__Required tasks__.
1. From the op-ed on saving Jamaica's youth, copy the passage that begins at the words "The high levels" and stops after the words "of perpetual violence.".
2. In the op-ed on saving Jamaica's youth, what does the writer give as a major reason for the rapid decline of Jamaican society? Answer in one to three sentences.
3. Do these statements agree with the op-ed on saving Jamaica's youth? Answer yes or no for each, and quote the deciding words. (a) The UNICEF report the writer cites is dated September 2009. (b) The op-ed says police stop to help the begging and hustling children. (c) The writer directs readers to Sections 27 and 28 of the Child Care and Protection Act.

__Text segment__.
• • • • •
Op-Ed: Saving Jamaica’s Youth

By

By Kent Gammon
Op-Ed Contributor

There is far too much of a large proportion of youth in Jamaica that is being reared destructively.

At midday on any day of the working week one only need to go to Portia Simpson Miller Square (there are other public thoroughfares I could list of course, such as in front of the Canadian Embassy on Waterloo Road, but the public thoroughfare bearing the PM’s name will do) and witness the goings on of youth destruction.

Youth, whose ages range from under 10 and upwards to teenagers, partake in the hustling of windscreen wiping, selling of various confectionery and outright begging.

Need I mention the police personnel, who drive by these begging and hustling children as if it were totally normal.

Reversing the decline

A major reason why Jamaican society is in such rapid decline is because our laws are not properly enforced, if at all. The Child Care and Protection Act is replete with law to protect children from abuse and, more significantly, law to hold parents and guardians responsible for their care and schooling – see Sections 27 and 28 of said Act.

I would much prefer if we had a society that was far more morally responsible and all these children I see daily all over the place hustling and begging were constructively occupied as opposed to having to rely on the force (at least in theory) of law.

If we are to have a fair and productive society we must have the proper functioning of the rule of law — that means all laws apply equally to all persons, and, of course, buttressed by wholesome family values.

Jamaica’s youth need a new diet

This widespread belief in Jamaica that beating children is a necessary form of discipline adds to the destructive nature of child rearing. Jamaica has the worst levels among Latin America and Caribbean countries of violent discipline, physical punishment and where mothers and caregivers think that children need to be physically punished, according to the UNICEF Programme for Children Report Card September 2009.

The high levels of violence in our country will not abate if Jamaican society continues to have this resolute belief in corporal punishment.

We must understand that the best form of discipline is that which rewards good behaviour. The daily diet of verbal and physical abuse, particularly in the inner city communities, is making our children into callous human beings leading to a life of perpetual violence.
• • • • •
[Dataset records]
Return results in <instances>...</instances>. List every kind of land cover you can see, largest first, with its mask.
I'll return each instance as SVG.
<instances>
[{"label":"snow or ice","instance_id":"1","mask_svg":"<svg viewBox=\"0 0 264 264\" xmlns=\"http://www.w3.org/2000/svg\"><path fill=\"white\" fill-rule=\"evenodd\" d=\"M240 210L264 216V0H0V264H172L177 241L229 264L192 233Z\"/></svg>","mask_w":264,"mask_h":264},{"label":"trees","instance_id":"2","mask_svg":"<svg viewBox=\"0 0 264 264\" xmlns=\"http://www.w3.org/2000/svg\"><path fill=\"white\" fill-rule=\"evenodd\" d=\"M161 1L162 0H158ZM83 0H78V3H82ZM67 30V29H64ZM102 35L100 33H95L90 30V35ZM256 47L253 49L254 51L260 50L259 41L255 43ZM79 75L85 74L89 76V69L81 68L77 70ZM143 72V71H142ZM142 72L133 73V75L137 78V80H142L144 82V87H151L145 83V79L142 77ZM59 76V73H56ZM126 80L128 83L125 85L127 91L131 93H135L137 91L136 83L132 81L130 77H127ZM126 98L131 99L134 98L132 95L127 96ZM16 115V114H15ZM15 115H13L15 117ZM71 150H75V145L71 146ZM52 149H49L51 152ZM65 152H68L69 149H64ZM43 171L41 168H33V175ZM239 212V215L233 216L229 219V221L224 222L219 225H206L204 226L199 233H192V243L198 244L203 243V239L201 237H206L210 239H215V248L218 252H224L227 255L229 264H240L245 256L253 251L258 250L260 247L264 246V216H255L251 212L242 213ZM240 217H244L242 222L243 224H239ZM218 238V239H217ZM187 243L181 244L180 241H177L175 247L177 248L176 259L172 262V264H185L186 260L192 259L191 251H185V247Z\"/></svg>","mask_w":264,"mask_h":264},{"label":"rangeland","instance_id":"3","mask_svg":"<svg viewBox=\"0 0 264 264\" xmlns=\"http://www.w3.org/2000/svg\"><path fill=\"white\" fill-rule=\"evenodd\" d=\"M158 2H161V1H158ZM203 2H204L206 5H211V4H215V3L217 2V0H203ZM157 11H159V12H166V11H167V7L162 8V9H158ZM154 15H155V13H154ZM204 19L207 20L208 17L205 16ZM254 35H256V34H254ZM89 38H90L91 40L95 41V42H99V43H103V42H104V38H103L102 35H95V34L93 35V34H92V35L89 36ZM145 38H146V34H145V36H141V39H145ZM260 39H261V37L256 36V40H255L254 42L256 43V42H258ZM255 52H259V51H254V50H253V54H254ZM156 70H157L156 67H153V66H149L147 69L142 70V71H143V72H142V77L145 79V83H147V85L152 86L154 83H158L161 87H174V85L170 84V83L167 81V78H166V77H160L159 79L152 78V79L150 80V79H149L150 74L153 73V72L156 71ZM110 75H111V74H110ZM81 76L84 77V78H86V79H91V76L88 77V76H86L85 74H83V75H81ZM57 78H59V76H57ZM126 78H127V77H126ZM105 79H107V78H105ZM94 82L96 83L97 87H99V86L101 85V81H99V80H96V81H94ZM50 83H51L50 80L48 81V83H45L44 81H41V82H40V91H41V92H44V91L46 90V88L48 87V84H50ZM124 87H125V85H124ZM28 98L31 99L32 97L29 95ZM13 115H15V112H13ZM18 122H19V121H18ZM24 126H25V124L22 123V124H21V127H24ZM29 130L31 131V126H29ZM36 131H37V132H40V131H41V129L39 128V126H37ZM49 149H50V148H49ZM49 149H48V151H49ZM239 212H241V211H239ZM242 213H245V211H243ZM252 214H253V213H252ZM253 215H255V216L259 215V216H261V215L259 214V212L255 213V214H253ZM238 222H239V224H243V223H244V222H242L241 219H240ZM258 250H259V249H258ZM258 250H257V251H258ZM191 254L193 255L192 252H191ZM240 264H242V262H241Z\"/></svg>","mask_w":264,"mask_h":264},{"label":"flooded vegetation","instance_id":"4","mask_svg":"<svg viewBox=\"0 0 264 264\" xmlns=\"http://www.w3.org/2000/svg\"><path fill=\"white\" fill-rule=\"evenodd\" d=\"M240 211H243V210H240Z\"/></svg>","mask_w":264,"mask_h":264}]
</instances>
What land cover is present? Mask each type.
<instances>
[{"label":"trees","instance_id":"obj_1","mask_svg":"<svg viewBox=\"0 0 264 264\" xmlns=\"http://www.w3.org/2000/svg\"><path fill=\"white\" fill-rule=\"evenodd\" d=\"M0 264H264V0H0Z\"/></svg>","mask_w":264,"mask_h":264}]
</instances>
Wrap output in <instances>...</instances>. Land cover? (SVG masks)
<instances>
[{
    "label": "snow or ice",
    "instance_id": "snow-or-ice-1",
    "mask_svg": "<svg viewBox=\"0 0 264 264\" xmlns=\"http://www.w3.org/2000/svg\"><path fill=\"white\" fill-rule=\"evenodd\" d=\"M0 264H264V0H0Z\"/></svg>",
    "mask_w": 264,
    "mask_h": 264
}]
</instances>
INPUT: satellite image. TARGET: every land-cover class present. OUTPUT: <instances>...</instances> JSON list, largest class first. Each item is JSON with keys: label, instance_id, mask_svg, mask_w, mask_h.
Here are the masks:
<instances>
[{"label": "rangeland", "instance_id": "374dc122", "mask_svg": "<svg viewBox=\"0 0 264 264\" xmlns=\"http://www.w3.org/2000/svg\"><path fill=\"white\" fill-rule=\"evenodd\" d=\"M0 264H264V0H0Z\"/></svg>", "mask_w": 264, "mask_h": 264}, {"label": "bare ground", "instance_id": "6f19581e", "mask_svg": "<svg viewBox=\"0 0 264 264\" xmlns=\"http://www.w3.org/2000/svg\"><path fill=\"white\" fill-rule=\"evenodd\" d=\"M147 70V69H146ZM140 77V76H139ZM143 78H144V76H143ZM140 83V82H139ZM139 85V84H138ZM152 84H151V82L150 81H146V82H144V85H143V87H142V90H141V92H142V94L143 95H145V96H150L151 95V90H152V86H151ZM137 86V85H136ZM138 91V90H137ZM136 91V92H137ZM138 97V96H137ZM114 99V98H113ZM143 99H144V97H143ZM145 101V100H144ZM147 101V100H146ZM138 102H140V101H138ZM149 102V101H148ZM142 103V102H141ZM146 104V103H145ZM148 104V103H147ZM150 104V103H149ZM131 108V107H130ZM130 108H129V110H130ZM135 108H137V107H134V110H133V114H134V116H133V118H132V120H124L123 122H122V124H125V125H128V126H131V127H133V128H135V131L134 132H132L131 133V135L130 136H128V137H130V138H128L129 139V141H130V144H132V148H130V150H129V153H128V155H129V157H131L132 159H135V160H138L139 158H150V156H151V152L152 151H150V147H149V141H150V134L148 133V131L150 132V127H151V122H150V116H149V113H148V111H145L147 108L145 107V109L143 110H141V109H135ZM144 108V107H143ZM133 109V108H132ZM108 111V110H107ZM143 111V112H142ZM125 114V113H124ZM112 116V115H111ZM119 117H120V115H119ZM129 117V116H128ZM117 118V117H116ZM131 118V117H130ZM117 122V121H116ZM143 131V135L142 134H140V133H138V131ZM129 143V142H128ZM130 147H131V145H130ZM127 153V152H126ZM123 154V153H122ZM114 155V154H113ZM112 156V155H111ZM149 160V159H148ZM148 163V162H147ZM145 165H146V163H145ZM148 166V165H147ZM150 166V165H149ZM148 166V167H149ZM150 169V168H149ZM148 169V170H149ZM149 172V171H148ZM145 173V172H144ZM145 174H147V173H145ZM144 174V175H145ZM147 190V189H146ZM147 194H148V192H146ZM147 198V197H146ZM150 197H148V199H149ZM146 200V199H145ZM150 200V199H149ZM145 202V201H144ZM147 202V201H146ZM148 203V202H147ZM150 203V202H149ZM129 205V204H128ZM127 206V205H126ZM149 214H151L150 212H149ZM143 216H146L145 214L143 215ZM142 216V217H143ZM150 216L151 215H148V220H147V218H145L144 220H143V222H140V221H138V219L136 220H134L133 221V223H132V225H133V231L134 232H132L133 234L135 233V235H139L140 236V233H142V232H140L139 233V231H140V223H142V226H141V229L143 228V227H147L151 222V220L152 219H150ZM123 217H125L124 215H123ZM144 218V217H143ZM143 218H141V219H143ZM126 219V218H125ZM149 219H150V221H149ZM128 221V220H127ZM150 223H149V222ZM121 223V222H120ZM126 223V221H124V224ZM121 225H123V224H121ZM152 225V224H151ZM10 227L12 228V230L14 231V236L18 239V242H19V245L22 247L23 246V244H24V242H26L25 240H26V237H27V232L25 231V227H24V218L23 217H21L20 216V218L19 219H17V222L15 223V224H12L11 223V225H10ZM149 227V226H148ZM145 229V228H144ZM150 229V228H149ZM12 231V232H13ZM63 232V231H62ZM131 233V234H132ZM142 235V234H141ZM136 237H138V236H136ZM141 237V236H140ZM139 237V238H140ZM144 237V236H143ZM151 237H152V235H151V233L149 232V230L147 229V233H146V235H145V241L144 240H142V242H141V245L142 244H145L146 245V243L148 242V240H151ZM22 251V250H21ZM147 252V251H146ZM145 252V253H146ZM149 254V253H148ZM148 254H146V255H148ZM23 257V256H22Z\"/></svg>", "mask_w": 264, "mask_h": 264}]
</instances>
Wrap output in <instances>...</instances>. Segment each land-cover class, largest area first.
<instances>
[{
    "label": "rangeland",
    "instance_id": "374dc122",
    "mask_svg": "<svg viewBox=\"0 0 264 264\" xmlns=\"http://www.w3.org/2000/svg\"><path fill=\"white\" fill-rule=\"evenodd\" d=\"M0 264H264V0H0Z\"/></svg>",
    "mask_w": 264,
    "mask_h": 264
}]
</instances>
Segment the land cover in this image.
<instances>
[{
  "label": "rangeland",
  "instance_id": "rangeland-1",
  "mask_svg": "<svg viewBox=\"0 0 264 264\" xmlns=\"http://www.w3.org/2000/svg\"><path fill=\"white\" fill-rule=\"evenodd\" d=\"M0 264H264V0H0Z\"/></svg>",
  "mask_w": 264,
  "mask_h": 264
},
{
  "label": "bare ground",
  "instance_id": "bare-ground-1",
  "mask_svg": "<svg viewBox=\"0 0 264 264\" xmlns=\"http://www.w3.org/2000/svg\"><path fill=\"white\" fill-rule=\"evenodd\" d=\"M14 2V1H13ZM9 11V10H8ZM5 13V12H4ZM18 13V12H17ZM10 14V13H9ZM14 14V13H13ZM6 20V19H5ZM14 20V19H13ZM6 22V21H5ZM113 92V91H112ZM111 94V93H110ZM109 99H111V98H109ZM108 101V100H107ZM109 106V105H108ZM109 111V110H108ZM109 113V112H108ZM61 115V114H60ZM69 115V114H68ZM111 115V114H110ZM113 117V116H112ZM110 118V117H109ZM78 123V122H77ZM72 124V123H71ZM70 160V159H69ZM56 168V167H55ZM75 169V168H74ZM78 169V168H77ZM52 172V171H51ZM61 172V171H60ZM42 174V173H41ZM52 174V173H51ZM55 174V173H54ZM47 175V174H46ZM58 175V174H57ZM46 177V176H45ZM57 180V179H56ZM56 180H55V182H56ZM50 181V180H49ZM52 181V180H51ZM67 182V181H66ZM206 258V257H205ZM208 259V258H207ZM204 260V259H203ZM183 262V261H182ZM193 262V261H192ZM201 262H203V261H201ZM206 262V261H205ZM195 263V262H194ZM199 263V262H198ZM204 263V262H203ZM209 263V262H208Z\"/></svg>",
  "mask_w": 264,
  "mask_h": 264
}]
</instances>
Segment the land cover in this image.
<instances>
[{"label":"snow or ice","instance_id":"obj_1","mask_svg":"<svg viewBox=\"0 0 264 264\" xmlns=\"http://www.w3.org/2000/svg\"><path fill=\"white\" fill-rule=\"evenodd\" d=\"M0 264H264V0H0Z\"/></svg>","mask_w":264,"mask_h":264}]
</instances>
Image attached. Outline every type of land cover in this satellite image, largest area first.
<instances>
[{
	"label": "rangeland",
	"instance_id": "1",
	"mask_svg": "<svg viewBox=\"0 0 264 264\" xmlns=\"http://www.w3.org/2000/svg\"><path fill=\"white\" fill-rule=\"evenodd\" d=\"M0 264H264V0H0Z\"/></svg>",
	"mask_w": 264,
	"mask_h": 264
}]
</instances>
• • • • •
__Results in order__.
1.
The high levels of violence in our country will not abate if Jamaican society continues to have this resolute belief in corporal punishment.

We must understand that the best form of discipline is that which rewards good behaviour. The daily diet of verbal and physical abuse, particularly in the inner city communities, is making our children into callous human beings leading to a life of perpetual violence.

2. The writer says a major reason is that Jamaica's laws are not properly enforced, if at all. The writer points to the Child Care and Protection Act, which contains law to protect children from abuse and to hold parents and guardians responsible for their care and schooling.

3.
(a) Yes: "according to the UNICEF Programme for Children Report Card September 2009."
(b) No: "who drive by these begging and hustling children as if it were totally normal."
(c) Yes: "see Sections 27 and 28 of said Act."